Jeremy Corbyn, anche grazie all’incapacità di trovare consenso tra i suoi stessi parlamentari e il continuo battagliare interno del Labour, non è riuscito a capitalizzare l’entusiasmo iniziale che lo ha portato ad essere Shadow Prime Minister, e quel radicalismo che qualcuno pensava potesse funzionare in un Regno Unito sempre più arrabbiato. Gli inglesi vogliono un leader che si sappia mettere bene la cravatta – che vuol dire tanto – e soprattutto che non faccia e dica troppo il socialista (ir)reale.

Jeremy Corbyn: perché non viene sostituito?

Bene, visto il risultato affatto positivo di Copeland, può il leader essere sostituito o no? Un po’ di storia recente: Corbyn vince nel settembre del 2015, a sorpresa, le prime “primarie aperte” – in stile Pd, ma con iscrizioni chiuse un mese prima – della storia del Labour Party. Grande successo, grande entusiasmo, cattivissima stampa, e una ribellione costante e logorante da parte del gruppo parlamentare.

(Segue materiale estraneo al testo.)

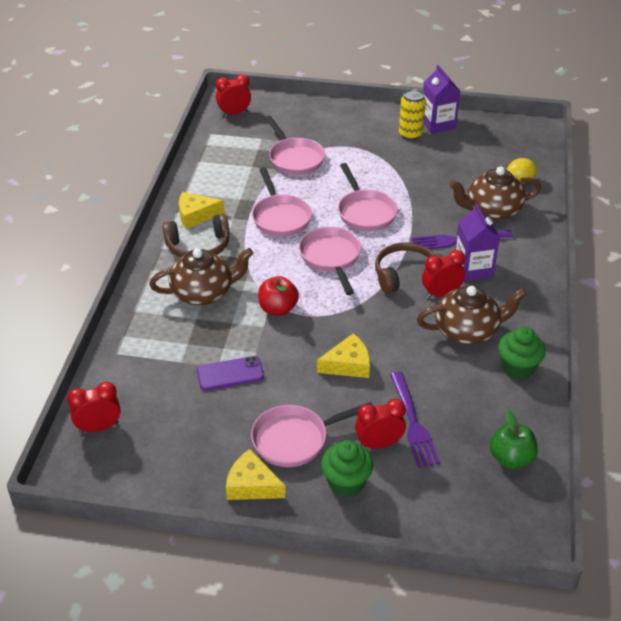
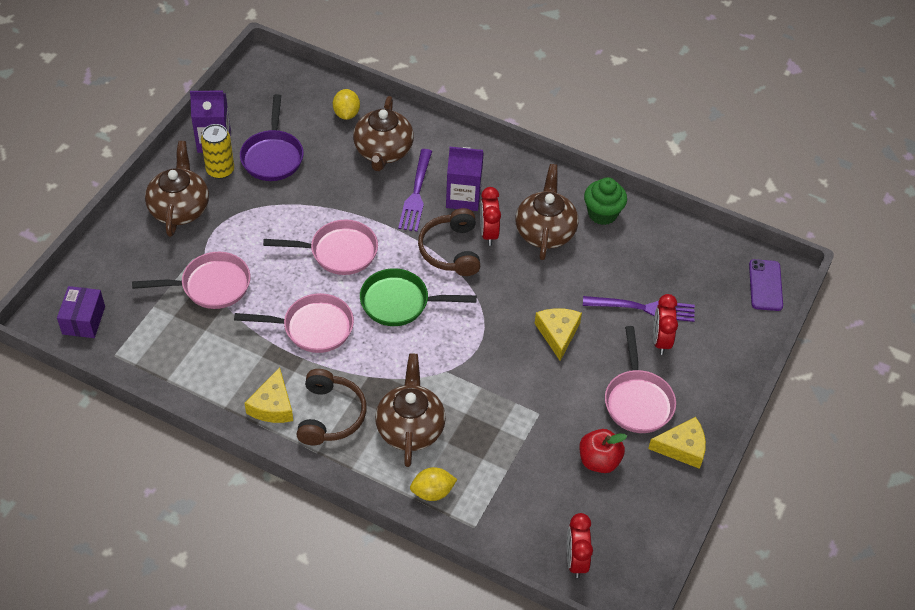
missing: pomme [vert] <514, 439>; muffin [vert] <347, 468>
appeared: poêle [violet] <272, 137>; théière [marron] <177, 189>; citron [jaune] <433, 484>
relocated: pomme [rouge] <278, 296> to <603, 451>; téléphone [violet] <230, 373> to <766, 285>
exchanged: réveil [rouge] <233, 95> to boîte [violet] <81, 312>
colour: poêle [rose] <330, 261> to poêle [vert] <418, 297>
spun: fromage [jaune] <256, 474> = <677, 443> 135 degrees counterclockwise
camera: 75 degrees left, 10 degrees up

Quando si arriva il disastro del 23 giugno 2016, la sconfitta al referendum sulla Brexit viene attribuita senza alcuna particolare motivazione a Corbyn, il quale viene sfiduciato dal gruppo parlamentare del partito e sfidato da un parlamentare del Galles piuttosto debole e dalle poche idee, Owen Smith. Risultato: altro trionfo di Corbyn nel settembre del 2016, e crescente isolamento tra il leader, con i suoi pochi consiglieri e ciò che rimane dell’apparato post-blairiano. Intanto la nuova Prime Minister Theresa May fa segnare dei numeri impressionanti nei sondaggi e il Labour perde apparentemente sempre più consensi.

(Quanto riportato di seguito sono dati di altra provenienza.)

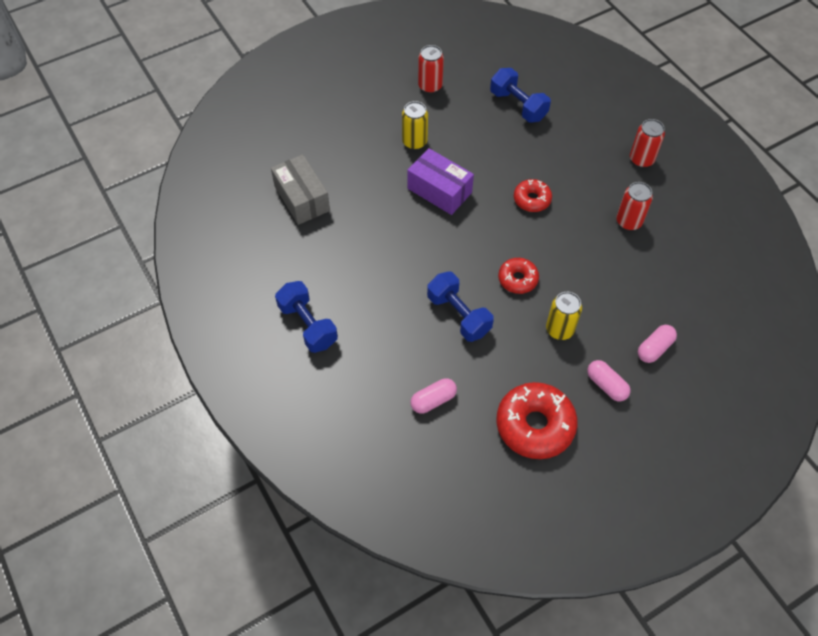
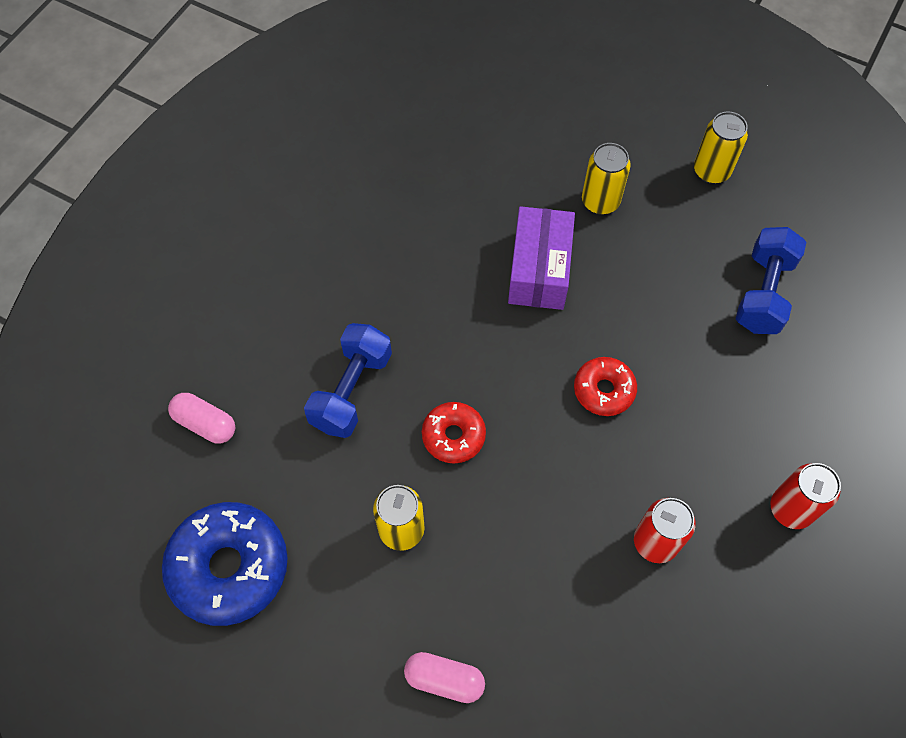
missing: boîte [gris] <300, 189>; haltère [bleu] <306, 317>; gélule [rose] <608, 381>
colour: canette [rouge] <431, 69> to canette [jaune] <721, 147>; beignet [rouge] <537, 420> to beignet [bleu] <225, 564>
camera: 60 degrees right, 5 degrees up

Ma allora, dopo l’ultimo risultato elettorale, a Copeland, possibile che questi ribelli (notabilmente Peter Mandelson, ex-consigliere di Blair, il quale dichiara di “lottare ogni giorno” per danneggiare non Theresa May o l’Ukip, ma Jeremy Corbyn) non abbiano trovato il modo di sostituire il leader in carica?

Jeremy Corbyn: l’assenza di alternative favorisce l’attuale leader dei labour

Chiedendo ad alcuni britannici, molto attivi su Facebook, che seguono più da vicino la questione, pare di capire che i parlamentari anti-Corbyn fondamentalmente abbiano paura di essere “deselezionati” dal loro partito alle prossime elezioni, se non prima, e che comunque tanta base Labour ce l’ha con loro per non aver mostrato alcuna unità nei confronti del leader doppiamente eletto. In sintesi: gli anti-Corbyn, i centristi, i moderati, non hanno idea di chi e cosa proporre, non hanno leader né visione, e, bloccati in uno stallo imbarazzante, non vogliono fare la stessa fine dell’anno scorso.

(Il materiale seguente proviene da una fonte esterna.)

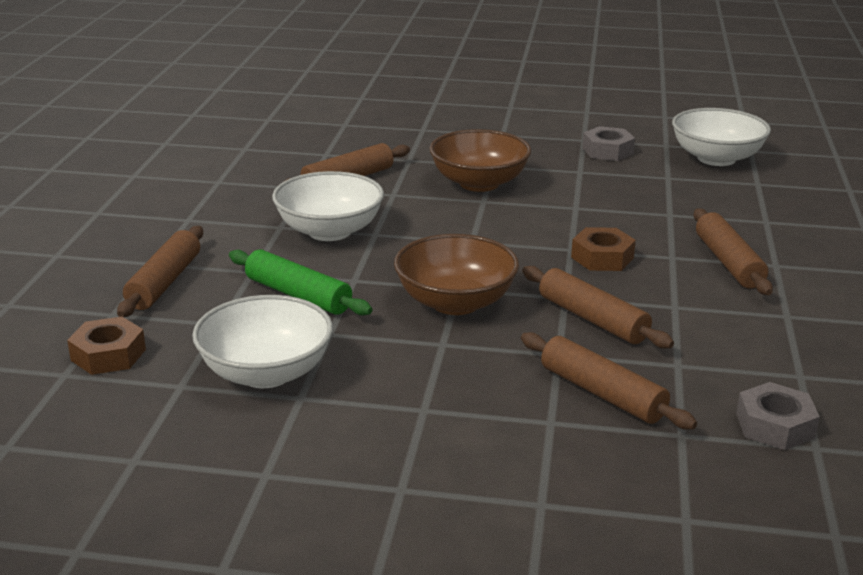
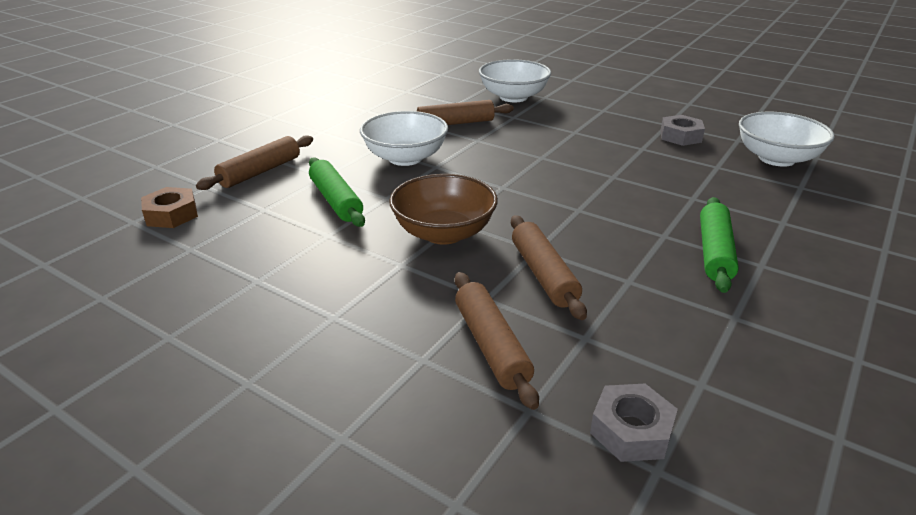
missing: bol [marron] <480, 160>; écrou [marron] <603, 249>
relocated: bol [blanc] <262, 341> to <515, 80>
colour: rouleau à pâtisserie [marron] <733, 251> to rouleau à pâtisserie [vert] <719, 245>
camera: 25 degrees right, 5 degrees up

Una lezione che è valida davvero per tutti: puoi essere guidato anche da un leader ormai completamente fuori fase, che va in vacanza in momenti essenziali, che ha subito delle sconfitte allucinanti, che ha subito scissioni dolorosissime. Ma per sfidarlo, e convincere il corpo vivo del partito che si può e si deve cambiare guida e linea politica, devi averne almeno una buona idea a disposizione. Come è successo a Benoit Hamon tra i socialisti francesi, ad esempio, che a sorpresa ha tirato fuori il favoritissimo Manuel Valls dalla corsa per le Presidenziali. Nel Labour, questa possibilità, al giorno d’oggi non esiste. E nel Pd? Nei Democratici americani? Lo vedremo a partire da domenica, e poi fino ad Aprile.